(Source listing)
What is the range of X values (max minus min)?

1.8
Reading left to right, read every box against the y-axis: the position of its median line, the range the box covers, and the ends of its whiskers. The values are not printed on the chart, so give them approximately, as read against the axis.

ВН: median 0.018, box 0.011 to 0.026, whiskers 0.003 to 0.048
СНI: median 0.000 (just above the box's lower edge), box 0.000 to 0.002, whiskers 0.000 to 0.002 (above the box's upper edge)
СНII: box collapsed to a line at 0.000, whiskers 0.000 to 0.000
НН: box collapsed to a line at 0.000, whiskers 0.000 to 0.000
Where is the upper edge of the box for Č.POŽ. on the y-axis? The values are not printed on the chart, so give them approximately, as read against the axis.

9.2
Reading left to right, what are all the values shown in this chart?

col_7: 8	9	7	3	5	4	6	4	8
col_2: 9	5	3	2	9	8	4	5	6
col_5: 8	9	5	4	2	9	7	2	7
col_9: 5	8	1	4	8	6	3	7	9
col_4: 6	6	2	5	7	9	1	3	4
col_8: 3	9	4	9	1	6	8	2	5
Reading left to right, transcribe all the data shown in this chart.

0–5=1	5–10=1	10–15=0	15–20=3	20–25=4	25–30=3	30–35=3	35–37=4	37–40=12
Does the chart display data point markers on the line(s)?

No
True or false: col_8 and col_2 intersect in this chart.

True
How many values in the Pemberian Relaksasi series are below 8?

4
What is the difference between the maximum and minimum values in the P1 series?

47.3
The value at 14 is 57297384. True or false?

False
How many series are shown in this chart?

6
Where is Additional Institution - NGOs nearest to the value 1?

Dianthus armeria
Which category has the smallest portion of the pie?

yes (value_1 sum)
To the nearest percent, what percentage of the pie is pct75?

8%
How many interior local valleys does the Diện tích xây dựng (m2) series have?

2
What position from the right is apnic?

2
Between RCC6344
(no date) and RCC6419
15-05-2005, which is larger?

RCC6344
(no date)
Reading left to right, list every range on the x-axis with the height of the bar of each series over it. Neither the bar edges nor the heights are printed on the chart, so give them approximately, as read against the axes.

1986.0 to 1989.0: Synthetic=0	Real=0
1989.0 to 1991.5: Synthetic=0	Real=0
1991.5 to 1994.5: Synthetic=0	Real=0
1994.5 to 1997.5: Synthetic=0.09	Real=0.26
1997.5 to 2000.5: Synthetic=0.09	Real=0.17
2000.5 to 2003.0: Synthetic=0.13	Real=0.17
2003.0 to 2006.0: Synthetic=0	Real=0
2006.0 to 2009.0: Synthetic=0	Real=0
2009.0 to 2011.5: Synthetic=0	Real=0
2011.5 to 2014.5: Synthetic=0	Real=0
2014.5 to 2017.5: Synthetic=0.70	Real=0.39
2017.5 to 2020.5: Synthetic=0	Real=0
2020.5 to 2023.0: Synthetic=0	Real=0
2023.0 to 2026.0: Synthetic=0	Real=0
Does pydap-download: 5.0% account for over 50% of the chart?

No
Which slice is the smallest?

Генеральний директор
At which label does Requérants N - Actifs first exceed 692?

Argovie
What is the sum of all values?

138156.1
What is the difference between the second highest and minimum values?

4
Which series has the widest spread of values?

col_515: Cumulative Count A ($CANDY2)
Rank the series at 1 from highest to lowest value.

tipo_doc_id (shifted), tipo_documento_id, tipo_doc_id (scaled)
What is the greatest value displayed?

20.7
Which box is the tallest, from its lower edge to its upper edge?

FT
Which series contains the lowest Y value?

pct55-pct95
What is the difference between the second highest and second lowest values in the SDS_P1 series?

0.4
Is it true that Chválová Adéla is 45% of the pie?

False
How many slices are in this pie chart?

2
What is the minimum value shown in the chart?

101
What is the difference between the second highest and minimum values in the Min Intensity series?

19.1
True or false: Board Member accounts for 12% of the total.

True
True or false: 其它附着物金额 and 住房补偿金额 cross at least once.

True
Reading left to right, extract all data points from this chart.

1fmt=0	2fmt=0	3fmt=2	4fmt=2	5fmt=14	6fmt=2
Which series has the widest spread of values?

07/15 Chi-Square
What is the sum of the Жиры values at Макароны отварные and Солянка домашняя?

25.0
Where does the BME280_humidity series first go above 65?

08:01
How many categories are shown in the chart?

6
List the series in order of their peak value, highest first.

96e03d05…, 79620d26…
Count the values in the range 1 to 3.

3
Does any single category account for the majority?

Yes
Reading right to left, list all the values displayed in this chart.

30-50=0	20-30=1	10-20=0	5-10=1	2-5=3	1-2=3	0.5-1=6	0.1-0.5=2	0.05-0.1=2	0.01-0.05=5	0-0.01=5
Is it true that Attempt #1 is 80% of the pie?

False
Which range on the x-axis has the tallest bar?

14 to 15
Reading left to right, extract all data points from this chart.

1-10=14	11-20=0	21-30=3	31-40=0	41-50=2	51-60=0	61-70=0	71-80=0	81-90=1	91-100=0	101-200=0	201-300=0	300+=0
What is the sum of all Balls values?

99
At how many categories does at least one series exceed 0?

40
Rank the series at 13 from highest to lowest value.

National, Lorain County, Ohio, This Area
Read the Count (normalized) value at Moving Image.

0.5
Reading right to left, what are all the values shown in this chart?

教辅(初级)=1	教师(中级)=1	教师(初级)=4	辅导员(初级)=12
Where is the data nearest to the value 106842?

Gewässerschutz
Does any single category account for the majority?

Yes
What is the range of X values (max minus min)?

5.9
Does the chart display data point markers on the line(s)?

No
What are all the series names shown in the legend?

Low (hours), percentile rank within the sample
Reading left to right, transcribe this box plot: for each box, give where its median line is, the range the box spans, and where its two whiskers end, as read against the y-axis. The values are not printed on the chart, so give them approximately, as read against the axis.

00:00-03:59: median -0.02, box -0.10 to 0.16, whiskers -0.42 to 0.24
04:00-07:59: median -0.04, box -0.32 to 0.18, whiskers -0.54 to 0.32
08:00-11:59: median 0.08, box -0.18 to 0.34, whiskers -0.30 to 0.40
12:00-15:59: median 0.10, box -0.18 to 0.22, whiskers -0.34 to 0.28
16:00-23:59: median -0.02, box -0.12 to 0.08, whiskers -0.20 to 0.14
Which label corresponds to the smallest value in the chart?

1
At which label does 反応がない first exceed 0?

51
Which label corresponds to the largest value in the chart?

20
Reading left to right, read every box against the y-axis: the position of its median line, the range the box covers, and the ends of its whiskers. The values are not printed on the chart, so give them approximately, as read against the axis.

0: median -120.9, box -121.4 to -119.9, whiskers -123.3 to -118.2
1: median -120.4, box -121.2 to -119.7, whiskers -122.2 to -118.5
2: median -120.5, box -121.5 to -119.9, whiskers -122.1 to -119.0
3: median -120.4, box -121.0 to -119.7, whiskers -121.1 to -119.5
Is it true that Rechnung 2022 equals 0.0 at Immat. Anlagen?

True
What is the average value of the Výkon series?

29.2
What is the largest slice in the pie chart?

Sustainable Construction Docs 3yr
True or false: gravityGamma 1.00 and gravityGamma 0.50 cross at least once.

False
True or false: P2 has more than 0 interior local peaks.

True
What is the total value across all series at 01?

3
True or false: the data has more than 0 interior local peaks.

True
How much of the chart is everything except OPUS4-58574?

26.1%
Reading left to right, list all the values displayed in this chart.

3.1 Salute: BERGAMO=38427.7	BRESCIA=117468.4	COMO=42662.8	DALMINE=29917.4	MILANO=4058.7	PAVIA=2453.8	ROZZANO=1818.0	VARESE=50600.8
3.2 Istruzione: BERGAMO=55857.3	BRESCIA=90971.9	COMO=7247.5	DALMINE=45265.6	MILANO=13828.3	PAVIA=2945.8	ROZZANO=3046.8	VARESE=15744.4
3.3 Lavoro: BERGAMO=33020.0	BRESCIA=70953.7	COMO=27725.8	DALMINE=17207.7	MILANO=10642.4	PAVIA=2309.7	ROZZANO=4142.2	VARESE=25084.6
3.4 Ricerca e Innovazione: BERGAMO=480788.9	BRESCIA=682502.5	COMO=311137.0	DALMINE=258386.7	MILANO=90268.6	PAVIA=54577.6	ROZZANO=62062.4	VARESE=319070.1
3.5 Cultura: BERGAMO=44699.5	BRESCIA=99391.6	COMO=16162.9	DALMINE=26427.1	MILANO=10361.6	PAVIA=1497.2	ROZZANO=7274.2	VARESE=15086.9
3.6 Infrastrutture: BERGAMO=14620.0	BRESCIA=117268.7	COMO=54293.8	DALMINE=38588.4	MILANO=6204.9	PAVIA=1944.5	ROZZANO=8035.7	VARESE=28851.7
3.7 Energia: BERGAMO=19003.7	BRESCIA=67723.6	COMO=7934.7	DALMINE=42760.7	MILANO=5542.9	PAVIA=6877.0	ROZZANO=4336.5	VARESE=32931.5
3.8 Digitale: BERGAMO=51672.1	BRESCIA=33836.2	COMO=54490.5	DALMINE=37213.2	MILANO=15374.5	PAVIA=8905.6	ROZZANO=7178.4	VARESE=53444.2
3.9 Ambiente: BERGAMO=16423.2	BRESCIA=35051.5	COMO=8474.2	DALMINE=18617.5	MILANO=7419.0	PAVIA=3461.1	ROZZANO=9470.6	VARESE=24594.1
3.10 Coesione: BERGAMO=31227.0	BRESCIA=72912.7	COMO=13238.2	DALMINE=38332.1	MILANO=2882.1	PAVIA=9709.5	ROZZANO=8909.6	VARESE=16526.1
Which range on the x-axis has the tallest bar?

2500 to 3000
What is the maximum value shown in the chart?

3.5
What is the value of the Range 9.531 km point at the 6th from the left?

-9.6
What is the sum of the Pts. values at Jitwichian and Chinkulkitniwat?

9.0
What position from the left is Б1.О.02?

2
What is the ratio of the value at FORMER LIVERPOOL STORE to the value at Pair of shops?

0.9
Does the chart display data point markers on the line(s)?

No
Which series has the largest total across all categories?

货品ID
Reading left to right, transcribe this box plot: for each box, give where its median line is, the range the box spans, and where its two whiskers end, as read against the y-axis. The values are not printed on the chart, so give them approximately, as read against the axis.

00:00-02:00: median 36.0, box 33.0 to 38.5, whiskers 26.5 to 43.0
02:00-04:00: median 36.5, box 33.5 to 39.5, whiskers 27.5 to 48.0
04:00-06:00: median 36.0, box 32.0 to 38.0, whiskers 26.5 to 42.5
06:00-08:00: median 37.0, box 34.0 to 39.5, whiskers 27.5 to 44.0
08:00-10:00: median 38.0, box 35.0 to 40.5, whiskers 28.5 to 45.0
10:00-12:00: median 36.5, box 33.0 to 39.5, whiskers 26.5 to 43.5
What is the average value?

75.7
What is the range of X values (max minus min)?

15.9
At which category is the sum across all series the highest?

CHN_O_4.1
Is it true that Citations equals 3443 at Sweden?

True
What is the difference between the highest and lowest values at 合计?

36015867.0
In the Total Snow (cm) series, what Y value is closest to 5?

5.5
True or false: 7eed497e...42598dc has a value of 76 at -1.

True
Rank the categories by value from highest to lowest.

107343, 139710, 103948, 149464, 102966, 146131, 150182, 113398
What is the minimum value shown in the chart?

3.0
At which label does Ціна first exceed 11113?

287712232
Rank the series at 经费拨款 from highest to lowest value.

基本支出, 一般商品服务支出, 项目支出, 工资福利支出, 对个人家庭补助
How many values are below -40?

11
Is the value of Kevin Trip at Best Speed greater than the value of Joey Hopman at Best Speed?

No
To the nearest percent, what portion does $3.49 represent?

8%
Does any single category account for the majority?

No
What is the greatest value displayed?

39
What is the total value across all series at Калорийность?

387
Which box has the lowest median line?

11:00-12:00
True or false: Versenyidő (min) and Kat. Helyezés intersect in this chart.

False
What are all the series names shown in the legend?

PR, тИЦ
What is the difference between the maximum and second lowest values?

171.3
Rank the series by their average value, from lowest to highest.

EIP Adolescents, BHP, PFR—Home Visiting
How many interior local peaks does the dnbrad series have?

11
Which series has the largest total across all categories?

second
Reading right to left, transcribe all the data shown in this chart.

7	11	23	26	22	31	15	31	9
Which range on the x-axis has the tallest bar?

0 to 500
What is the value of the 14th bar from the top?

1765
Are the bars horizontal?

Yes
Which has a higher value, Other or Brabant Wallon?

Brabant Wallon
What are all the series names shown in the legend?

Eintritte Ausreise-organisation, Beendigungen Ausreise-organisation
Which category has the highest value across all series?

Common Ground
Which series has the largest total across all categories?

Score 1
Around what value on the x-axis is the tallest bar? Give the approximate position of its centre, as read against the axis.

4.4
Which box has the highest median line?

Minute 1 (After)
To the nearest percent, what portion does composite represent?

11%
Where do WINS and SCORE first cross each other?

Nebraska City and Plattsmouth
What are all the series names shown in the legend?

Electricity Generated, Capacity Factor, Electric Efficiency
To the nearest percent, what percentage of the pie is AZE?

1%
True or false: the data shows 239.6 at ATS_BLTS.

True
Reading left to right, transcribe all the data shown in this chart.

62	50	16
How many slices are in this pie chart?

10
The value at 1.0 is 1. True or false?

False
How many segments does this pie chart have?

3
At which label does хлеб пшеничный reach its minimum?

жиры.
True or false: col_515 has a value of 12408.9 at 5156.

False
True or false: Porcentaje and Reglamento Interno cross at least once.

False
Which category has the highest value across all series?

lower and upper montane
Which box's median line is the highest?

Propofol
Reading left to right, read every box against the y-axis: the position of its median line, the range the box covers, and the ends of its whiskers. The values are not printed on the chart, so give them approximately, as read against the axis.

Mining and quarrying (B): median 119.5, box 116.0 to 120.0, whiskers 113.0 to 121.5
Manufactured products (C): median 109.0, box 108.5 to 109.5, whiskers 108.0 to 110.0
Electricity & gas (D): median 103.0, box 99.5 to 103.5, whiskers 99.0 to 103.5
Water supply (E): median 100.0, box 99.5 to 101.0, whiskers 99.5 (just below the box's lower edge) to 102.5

Requirement: Reproduce verbatim the lines of the listing above, beginning with its first line and continuing through the line containing "15-05-2005, which is larger?", with both of those lines included.

Response:
What is the range of X values (max minus min)?

1.8
Reading left to right, read every box against the y-axis: the position of its median line, the range the box covers, and the ends of its whiskers. The values are not printed on the chart, so give them approximately, as read against the axis.

ВН: median 0.018, box 0.011 to 0.026, whiskers 0.003 to 0.048
СНI: median 0.000 (just above the box's lower edge), box 0.000 to 0.002, whiskers 0.000 to 0.002 (above the box's upper edge)
СНII: box collapsed to a line at 0.000, whiskers 0.000 to 0.000
НН: box collapsed to a line at 0.000, whiskers 0.000 to 0.000
Where is the upper edge of the box for Č.POŽ. on the y-axis? The values are not printed on the chart, so give them approximately, as read against the axis.

9.2
Reading left to right, what are all the values shown in this chart?

col_7: 8	9	7	3	5	4	6	4	8
col_2: 9	5	3	2	9	8	4	5	6
col_5: 8	9	5	4	2	9	7	2	7
col_9: 5	8	1	4	8	6	3	7	9
col_4: 6	6	2	5	7	9	1	3	4
col_8: 3	9	4	9	1	6	8	2	5
Reading left to right, transcribe all the data shown in this chart.

0–5=1	5–10=1	10–15=0	15–20=3	20–25=4	25–30=3	30–35=3	35–37=4	37–40=12
Does the chart display data point markers on the line(s)?

No
True or false: col_8 and col_2 intersect in this chart.

True
How many values in the Pemberian Relaksasi series are below 8?

4
What is the difference between the maximum and minimum values in the P1 series?

47.3
The value at 14 is 57297384. True or false?

False
How many series are shown in this chart?

6
Where is Additional Institution - NGOs nearest to the value 1?

Dianthus armeria
Which category has the smallest portion of the pie?

yes (value_1 sum)
To the nearest percent, what percentage of the pie is pct75?

8%
How many interior local valleys does the Diện tích xây dựng (m2) series have?

2
What position from the right is apnic?

2
Between RCC6344
(no date) and RCC6419
15-05-2005, which is larger?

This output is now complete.